The burden of urinary incontinence (UI) on American women is immense in human and financial terms, and continues to rise with the growing population of older adults. The goal of this proposal is to improve the care for UI provided to women and, in doing so, decrease the utilization of specialty care while improving patient outcomes.
Specific Aim 1 seeks to improve the quality of incontinence care provided to an ethnically diverse population of women through a controlled practice-based intervention involving primary care providers. Three Southern California medical groups will participate in a cluster randomized controlled trial in which 40 offices (12- 14 per site) will be randomized to undergo a practice-based incontinence intervention led by a urologist/urogynecologist ?clinical champion? who is a member of that specific medical group. The intervention will include physician education, individual performance feedback, electronic decision support, and patient education. The quality of patient care, as evidenced by compliance with the quality indicators, will be measured across the two randomized arms after implementation of the intervention. The investigators for this proposal recently developed and pilot-tested a set of quality-of-care indicators (QIs) for urinary incontinence that encompass care provided at both the generalist and specialist level. Compliance with these quality indicators will be the key means to measure quality. In addition, in Specific Aim 2, utilization of specialists will be compared before and after the intervention. The investigators hypothesize that improved care at the level of the primary care physician will reduce the number of specialty referrals. Lastly, Specific Aim 3 will seek to measure the effect of the intervention on patient outcomes. Under the hypothesis that a practice-based intervention will improve disease-specific outcomes, symptom severity and quality of life will be measured at baseline by the urogenital distress inventory-short form (UDI-6) and the incontinence impact questionnaire-short form (IIQ-7). After implementation of the intervention, these questionnaires will be given a second time and outcomes will be compared between control and intervention groups. We expect that this intervention will also reduce disparities in care for underrepresented minorities.

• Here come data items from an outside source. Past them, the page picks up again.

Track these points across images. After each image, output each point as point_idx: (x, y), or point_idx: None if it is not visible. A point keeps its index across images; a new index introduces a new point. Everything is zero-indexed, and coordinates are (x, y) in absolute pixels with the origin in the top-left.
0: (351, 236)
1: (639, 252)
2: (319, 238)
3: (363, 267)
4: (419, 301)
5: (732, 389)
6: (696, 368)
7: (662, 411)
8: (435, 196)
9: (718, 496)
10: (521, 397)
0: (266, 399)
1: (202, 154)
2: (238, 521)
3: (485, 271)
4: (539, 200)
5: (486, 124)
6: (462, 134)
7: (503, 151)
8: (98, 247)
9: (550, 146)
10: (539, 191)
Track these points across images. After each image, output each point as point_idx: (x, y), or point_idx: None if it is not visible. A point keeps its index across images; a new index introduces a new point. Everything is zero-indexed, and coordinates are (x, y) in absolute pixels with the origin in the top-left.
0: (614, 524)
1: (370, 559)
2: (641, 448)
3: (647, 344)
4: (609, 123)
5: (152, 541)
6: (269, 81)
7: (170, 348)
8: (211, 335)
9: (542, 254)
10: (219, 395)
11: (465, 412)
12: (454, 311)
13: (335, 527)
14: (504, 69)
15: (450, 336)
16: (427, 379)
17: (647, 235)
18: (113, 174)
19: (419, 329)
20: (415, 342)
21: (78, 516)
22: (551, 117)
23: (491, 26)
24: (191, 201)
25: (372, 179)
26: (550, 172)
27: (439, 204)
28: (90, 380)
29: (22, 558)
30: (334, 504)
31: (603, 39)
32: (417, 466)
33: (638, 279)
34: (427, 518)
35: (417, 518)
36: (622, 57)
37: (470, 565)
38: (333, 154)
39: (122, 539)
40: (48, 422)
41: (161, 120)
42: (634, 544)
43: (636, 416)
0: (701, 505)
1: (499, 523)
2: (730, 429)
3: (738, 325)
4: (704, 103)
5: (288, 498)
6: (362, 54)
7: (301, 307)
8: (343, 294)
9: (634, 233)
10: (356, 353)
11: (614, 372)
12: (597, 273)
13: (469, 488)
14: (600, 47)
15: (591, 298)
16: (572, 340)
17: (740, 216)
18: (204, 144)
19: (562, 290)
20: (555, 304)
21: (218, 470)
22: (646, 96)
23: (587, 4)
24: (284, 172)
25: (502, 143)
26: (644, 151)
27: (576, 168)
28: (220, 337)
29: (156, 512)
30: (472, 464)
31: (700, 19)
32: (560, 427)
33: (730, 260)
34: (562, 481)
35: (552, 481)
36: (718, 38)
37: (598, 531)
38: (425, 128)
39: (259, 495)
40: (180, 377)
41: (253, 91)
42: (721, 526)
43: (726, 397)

The burden of urinary incontinence (UI) on American women is immense in human and financial terms, and continues to rise with the growing population of older adults. The goal of this proposal is to improve the care for UI provided to an ethnically diverse population of women and, in doing so, decrease the utilization of specialty care while improving patient outcomes. Three Southern California medical groups will participate in a cluster randomized controlled trial, with the goal of improving the quality of care for women with urinary incontinence while simultaneously improving patient outcomes and reducing excess utilization of specialists.